Sem essas iniciativas, desencadeadas tardiamente dentro do inquérito dos Portos, a propina da Engevix não teria sido investigada e não haveria caso repassado para a força-tarefa do Rio de Janeiro, que retomaram investigações da Eletronuclear atrás de e-mails, documentos e depoimentos que mostraram a ingerência de Temer e o favorecimento de Lima na estatal.

Nada disso foi investigado quando veio à tona originalmente, no tempo em que o atual presidiário Eduardo Cunha (PMDB) presidia a Câmara dos Deputados e avançava o processo de impeachment da ex-presidente Dilma Rousseff, agora também réu na Operação Lava Jato. Era também o tempo em que o Senado era presidido por Renan Calheiros (PMDB), outro réu ainda impune.

Se Temer fosse preso em tempo hábil, antes do afastamento de Dilma, teria a ex-presidente obtido apoio parlamentar para se segurar no cargo? Ou teria Cunha obtido sucesso do mesmo jeito no processo de impeachment e virado presidente da República como o próximo na linha sucessória depois de Temer? Janot tinha pedido o afastamento de Cunha da presidência da Câmara ainda em dezembro de 2015, mas o Supremo Tribunal Federal só fez isso em maio de 2016, depois de deflagrado o processo de impeachment, em outra passagem curiosa de tempo. O mesmo Supremo Tribunal Federal só proibiu seis meses depois que réus assumissem a Presidência da República. Essas perguntas só servem agora como objeto de especulação. Mas a história certamente seria outra, e não necessariamente mais favorável à imagem da Justiça.

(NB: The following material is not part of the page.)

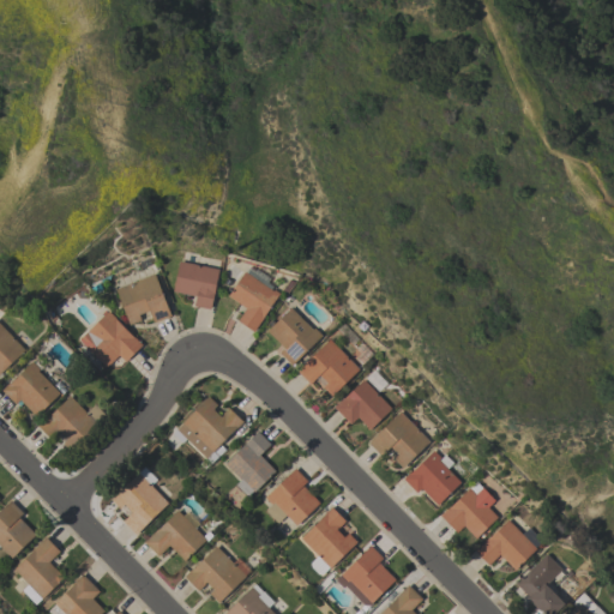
[(179,260),(218,269),(210,309),(193,306),(196,296),(172,292),(179,260)]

Hoje, Temer se vê em outra armadilha de tempo. Ou de timing, como sugerem observadores que reclamam dos atropelos da Lava Jato, como os excessos de prisão preventivas. Está, também, no meio da artilharia entre o Supremo e o Congresso contra os procuradores e o Ministério Público. Se antes ele valia ouro como fator de estabilidade pós impeachment, hoje pode ter se tornado troco nessa guerra surda entre os dois campos.   

Daniel Haidar é jornalista e escreve um livro sobre a Lava Jato, operação que ele cobriu nas revistas Veja, Época e no EL PAÍS, acompanhando de perto as acusações contra o ex-presidente Michel Temer.